Theodore Roosevelt (1858–1919). Theodore Roosevelt’s Letters to His Children. 1919.

The Lone Cat of the Camp

Stamboul, La., Oct. 13, 1907.

When we shifted camp we came down here and found a funny little wooden shanty, put up by some people who now and then come out here and sleep in it when they fish or shoot. The only living thing around it was a pussy-cat. She was most friendly and pleasant, and we found that she had been living here for two years. When people were in the neighborhood, she would take what scraps she could get, but the rest of the time she would catch her own game for herself. She was pretty thin when we came, and has already fattened visibly. She was not in the least disconcerted by the appearance of the hounds, and none of them paid the slightest attention to her when she wandered about among them. We are camped on the edge of a lake. This morning before breakfast I had a good swim in it, the water being warmer than the air, and this evening I rowed on it in the moonlight. Every night we hear the great owls hoot and laugh in uncanny fashion.

Camp on Tenesas Bayou,
Oct. 6, 1907.

Here we are in camp. It is very picturesque, and as comfortable as possible. We have a big fly tent for the horses; the hounds sleep with them, or with the donkeys! There is a white hunter, Ben Lily, who has just joined us, who is a really remarkable character. He literally lives in the woods. He joined us early this morning, with one dog. He had tramped for twenty-four hours through the woods, without food or water, and had slept a couple of hours in a crooked tree, like a wild turkey.

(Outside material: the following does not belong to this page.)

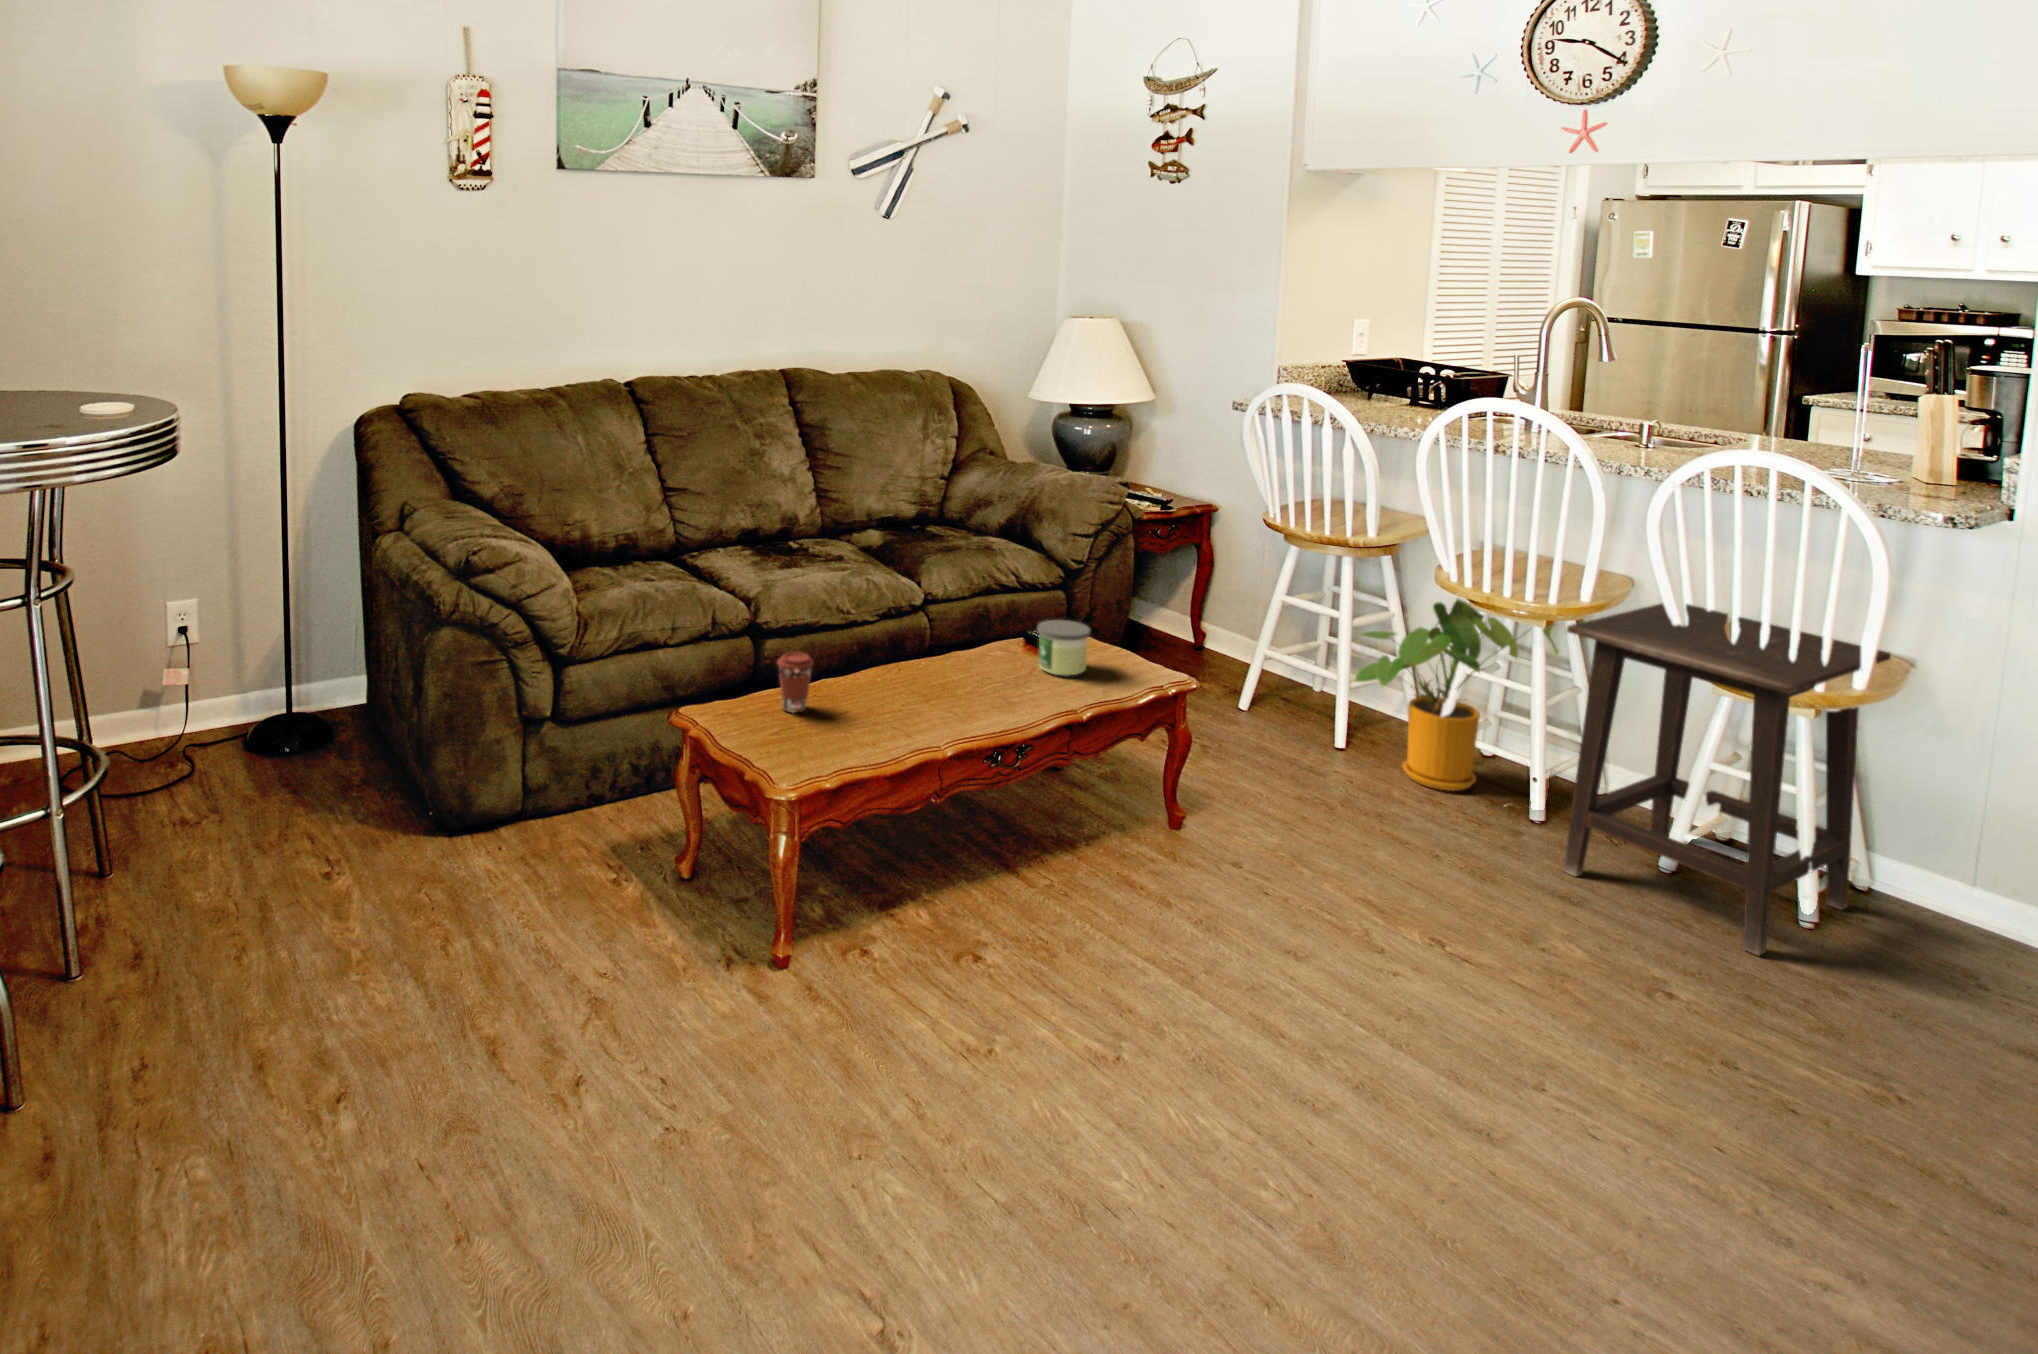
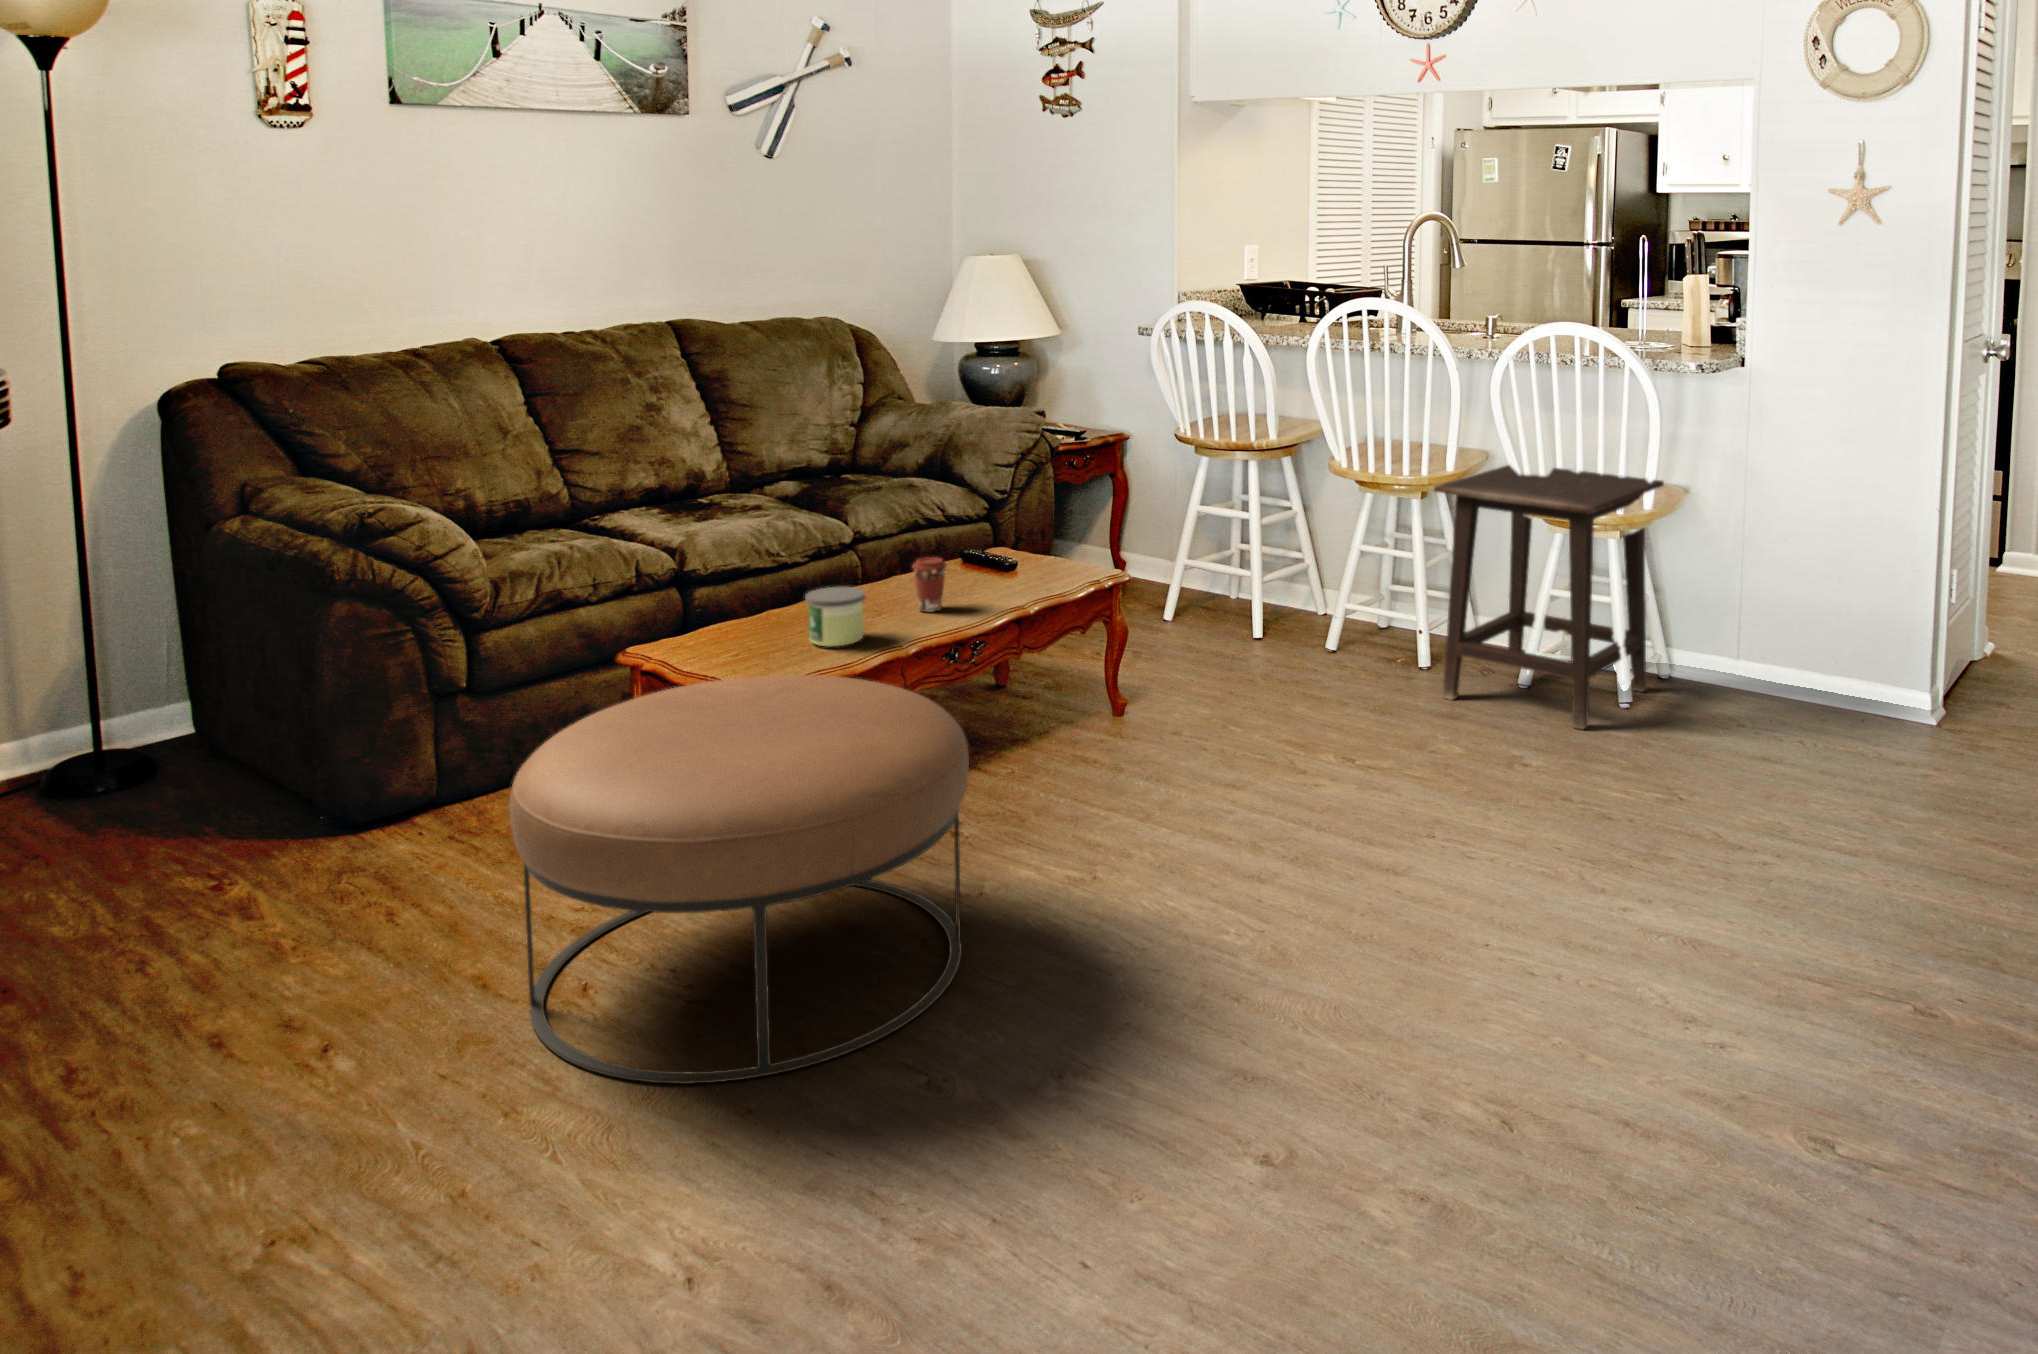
house plant: present [1354,599,1559,791] -> none [1265,478,1433,655]
candle: present [1037,620,1090,676] -> present [805,587,865,647]
coffee cup: present [777,652,814,713] -> present [912,557,947,612]
ottoman: none [513,771,979,1264] -> present [509,675,969,1084]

He has a mild, gentle face, blue eyes, and full beard; he is a religious fanatic, and is as hardy as a bear or elk, literally caring nothing for fatigue and exposure, which we couldn’t stand at all. He doesn’t seem to consider the 24 hours’ trip he has just made, any more than I should a half hour’s walk before breakfast. He quotes the preacher Talmage continually.

This is a black belt. The people are almost all negroes, curious creatures, some of them with Indian blood, like those in “Voodoo Tales.” Yesterday we met two little negresses riding one mule, bare-legged, with a rope bridle.

Tenesas Bayou, Oct. 10, 1907.

I just loved your letter. I was so glad to hear from you. I was afraid you would have trouble with your Latin. What a funny little fellow Opdyke must be; I am glad you like him. How do you get on at football?

We have found no bear. I shot a deer; I sent a picture of it to Kermit.

A small boy here caught several wildcats. When one was in the trap he would push a box towards it, and it would itself get into it, to hide; and so he would capture it alive. But one, instead of getting into the box, combed the hair of the small boy!

We have a great many hounds in camp; at night they gaze solemnly into the fire.

Dr. Lambert has caught a good many bass, which we have enjoyed at the camp table.

Bear Bayou, Oct. 16, 1907.

We have had no luck with the bear; but we have killed as many deer as we needed for meat, and the hounds caught a wildcat. Our camp is as comfortable as possible, and we have great camp fires at night.

One of the bear-hunting planters with me told me he once saw a bear, when overtaken by the hounds, lie down flat on its back with all its legs stretched out, while the dogs barked furiously all around it.

Suddenly the bear sat up with a jump, and frightened all the dogs so that they nearly turned back somersaults.

At this camp there is a nice tame pussy-cat which lies out here all the time, catching birds, mice, or lizards; but very friendly with any party of hunters which happens along.

P. S.—I have just killed a bear; I have written Kermit about it.